» Aim of the exercise:
Copy word for word the part of the records below that opens with the line containing "gewährleistet. Unternehmen können" and closes with the line containing "mit ADAM-Dienstprogramm", with both of those lines included.

■ ■ ■ ■ ■

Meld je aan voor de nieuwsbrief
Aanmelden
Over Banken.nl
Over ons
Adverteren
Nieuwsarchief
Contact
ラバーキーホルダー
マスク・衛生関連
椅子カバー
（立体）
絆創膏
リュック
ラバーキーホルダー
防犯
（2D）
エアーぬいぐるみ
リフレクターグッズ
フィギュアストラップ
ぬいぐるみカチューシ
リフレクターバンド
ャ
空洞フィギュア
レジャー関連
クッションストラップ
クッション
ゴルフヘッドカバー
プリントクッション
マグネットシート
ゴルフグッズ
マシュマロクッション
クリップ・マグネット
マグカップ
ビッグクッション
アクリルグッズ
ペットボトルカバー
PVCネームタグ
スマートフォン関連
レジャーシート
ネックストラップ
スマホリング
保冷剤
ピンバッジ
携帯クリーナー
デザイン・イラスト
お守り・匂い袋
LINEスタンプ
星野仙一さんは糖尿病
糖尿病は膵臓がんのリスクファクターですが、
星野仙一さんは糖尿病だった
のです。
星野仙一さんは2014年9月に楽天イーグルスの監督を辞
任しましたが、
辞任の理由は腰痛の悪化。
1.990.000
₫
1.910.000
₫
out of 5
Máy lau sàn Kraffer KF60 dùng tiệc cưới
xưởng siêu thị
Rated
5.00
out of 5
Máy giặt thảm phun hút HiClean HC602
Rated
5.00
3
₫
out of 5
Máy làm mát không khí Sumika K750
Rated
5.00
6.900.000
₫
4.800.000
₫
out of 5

■ ■ ■ ■ ■

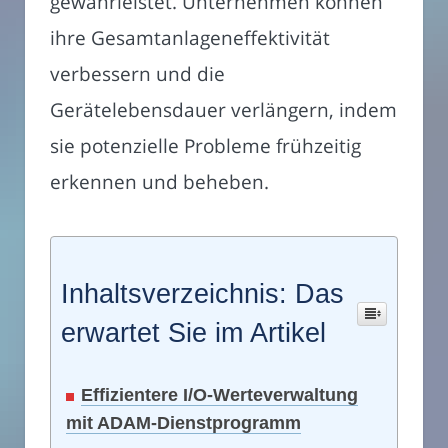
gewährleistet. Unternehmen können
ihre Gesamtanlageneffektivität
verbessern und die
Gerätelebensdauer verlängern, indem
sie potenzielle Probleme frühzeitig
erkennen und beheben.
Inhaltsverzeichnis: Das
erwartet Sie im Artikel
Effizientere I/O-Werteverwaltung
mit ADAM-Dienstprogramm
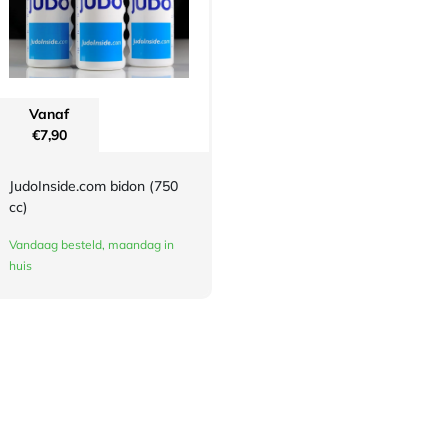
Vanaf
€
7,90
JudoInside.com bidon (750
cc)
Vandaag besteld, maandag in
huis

■ ■ ■ ■ ■

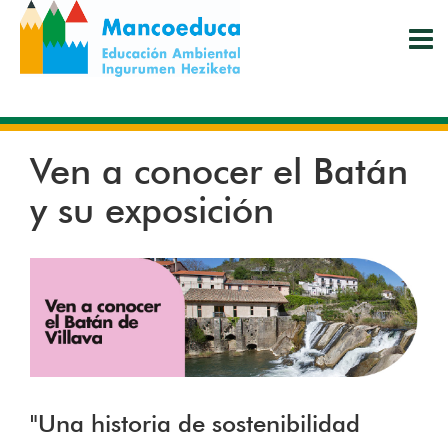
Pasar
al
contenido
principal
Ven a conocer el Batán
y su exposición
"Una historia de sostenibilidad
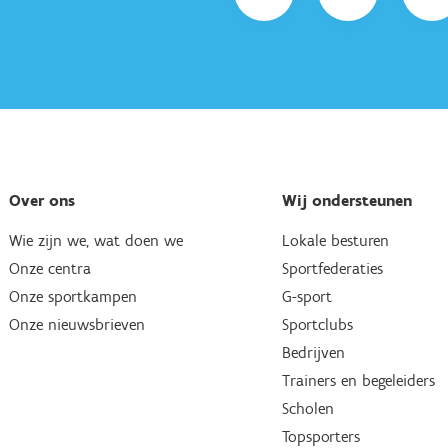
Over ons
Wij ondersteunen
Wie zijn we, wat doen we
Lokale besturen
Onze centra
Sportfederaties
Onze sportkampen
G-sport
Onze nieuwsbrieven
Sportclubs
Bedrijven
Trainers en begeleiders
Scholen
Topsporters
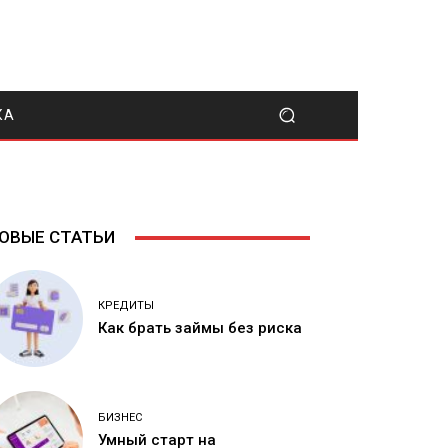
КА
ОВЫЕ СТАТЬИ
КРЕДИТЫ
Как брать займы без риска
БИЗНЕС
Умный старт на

■ ■ ■ ■ ■

» Answer to the problem:
gewährleistet. Unternehmen können
ihre Gesamtanlageneffektivität
verbessern und die
Gerätelebensdauer verlängern, indem
sie potenzielle Probleme frühzeitig
erkennen und beheben.
Inhaltsverzeichnis: Das
erwartet Sie im Artikel
Effizientere I/O-Werteverwaltung
mit ADAM-Dienstprogramm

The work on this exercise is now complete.